I read this interesting piece in the Washington Post today by Janice D’Arcy. It’s a great read.
It asks the question: Should women who blog about issues related to childcare and parenting simply be labeled “mommy bloggers” and is the term demeaning?
D’arcy writes: “When the consumer marketing firm Scarborough Research released a report this past fall on the state of “mom bloggers,” the group defined the group “as women who have at least one child in their household and have read or contributed to a blog in the past 30 days.” (By that definition, if U.S. Secretary of State Hillary Rodham Clinton read up on risks in Burma on the State Department blog, she’d, technically, be a mom blogger.)”
Good point. Scarborough Research needs to do a little tweaking on their definition.

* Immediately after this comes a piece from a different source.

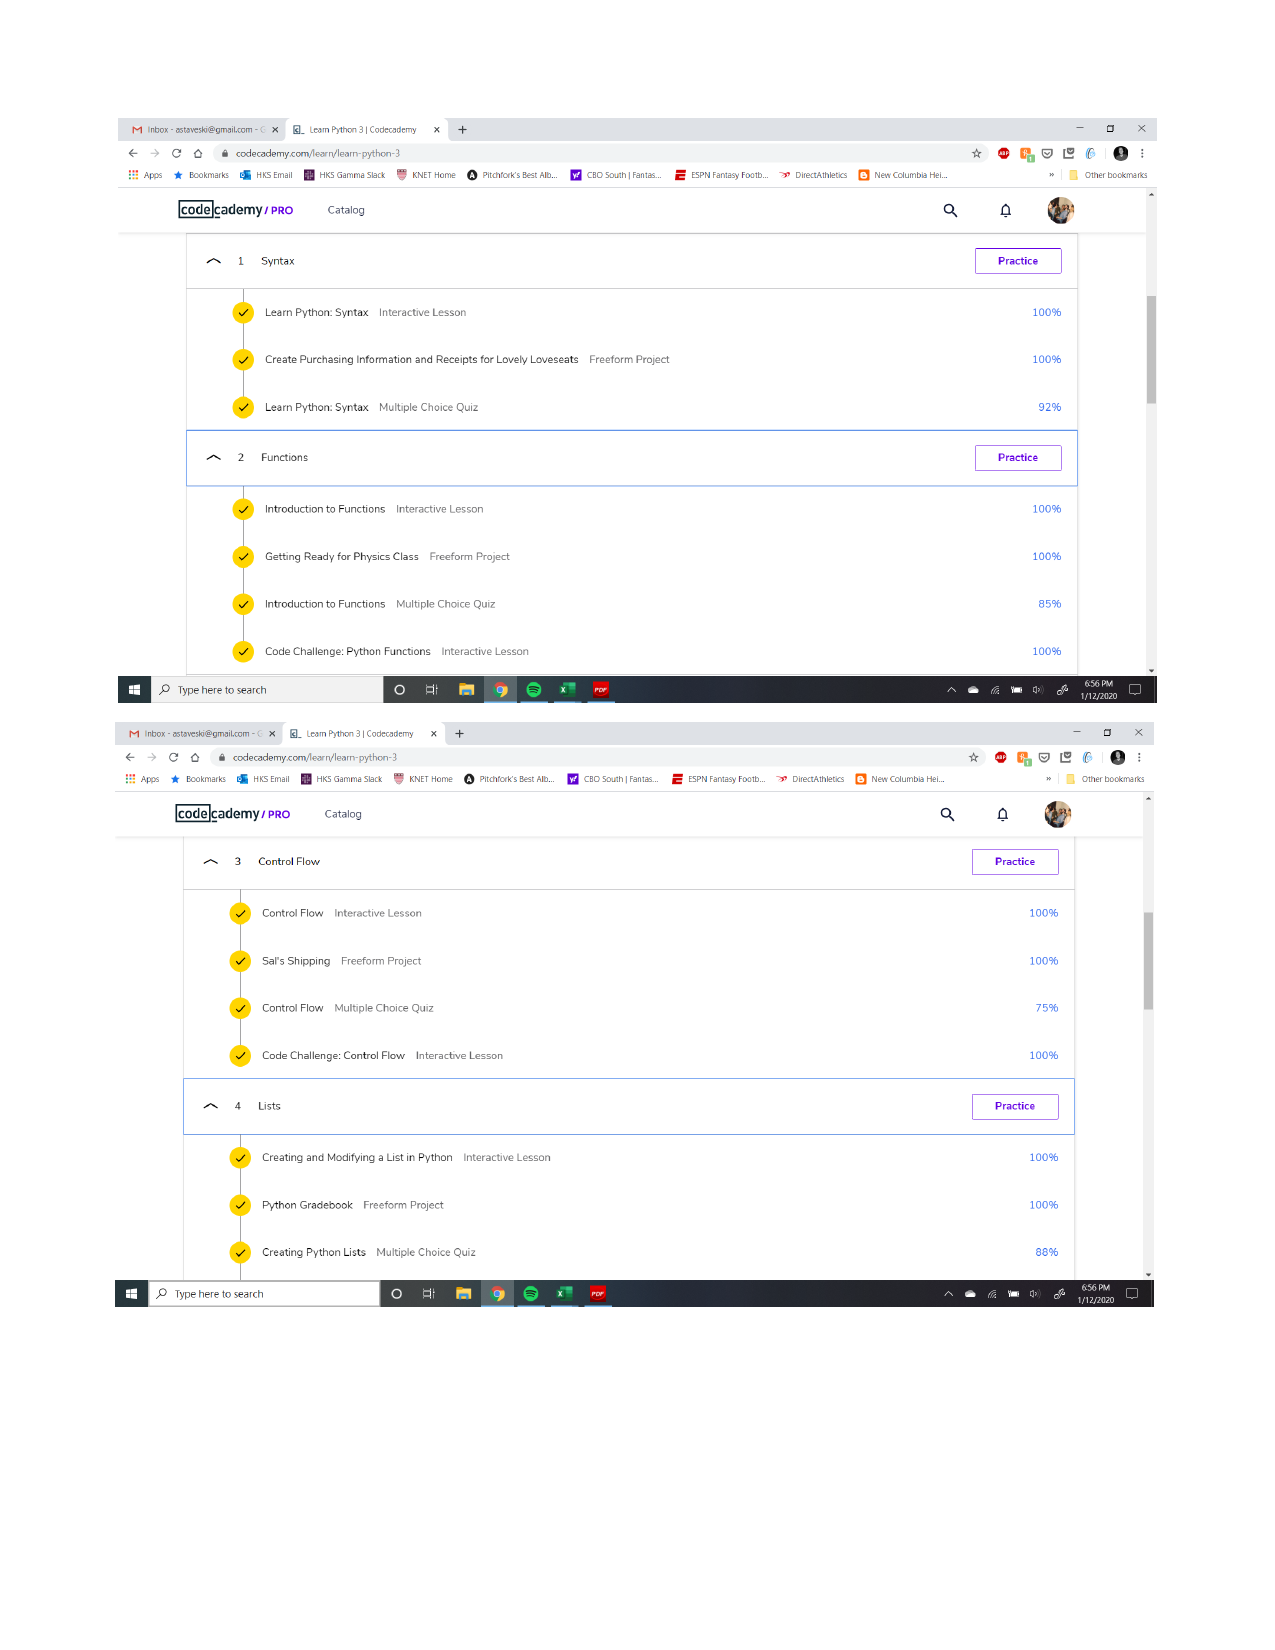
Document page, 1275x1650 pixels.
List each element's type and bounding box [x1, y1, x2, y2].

picture [115, 722, 1154, 1307]
picture [118, 118, 1157, 703]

I also wonder what about the many dads who blog. Are they identifying themselves as “daddy bloggers” or simply “bloggers”?
There’s an interesting back and forth debate about D’Arcy’s article. I understand why some women may be offended by the term “mommy blogger.”
But if you were to ask me if I mind being called a mommy blogger, here’s my answer:
I wear different hats, depending on the day and time. I’m a mom, step-mom, wife, sister, and a journalist. I’m a marathoner, a niece, an auntie, and a board member. I’m a friend, a college classmate, a consumer, a fan, and a kick-boxer. I’m a writer, a volunteer, a co-worker and a neighbor. I’m a viewer, a household manager and a college grad. I’m an employee, a homeowner and I am a blogger.
All of the different roles shape my experiences and what I write about. I’m not too attached to one particular label.
So I don’t care if the world calls me “Mommy blogger.” But I don’t want that to be the only thing they call me.